INSTRUCTIONS TO FOLLOW
Beneath this line are the data; copy exactly the part of them that opens with the line containing "Creating a New" and closes with the line containing "recent financial tweets...", and only that part.

[Stored data]
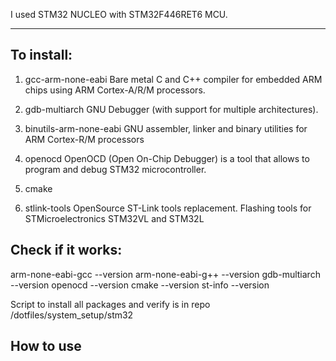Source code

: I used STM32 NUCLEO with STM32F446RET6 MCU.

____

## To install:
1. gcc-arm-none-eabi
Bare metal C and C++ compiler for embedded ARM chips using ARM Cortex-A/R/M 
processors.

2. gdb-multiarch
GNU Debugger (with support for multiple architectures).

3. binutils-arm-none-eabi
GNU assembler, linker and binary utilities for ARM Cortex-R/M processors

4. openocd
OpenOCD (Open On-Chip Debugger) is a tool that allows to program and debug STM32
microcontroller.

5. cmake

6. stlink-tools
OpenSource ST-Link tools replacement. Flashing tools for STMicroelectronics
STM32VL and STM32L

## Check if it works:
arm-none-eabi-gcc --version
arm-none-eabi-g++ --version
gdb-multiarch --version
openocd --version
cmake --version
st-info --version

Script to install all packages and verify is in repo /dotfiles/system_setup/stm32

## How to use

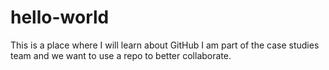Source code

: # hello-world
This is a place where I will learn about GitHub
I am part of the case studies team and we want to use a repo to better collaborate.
...
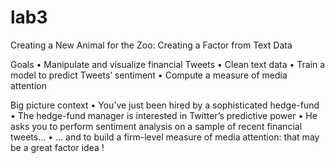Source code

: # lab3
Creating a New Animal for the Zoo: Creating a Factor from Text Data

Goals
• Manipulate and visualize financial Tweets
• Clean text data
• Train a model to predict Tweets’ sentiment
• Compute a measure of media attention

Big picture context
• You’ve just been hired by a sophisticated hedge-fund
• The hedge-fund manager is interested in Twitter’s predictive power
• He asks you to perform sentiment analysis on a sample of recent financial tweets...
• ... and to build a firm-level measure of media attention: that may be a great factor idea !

RESPONSE
Creating a New Animal for the Zoo: Creating a Factor from Text Data

Goals
• Manipulate and visualize financial Tweets
• Clean text data
• Train a model to predict Tweets’ sentiment
• Compute a measure of media attention

Big picture context
• You’ve just been hired by a sophisticated hedge-fund
• The hedge-fund manager is interested in Twitter’s predictive power
• He asks you to perform sentiment analysis on a sample of recent financial tweets...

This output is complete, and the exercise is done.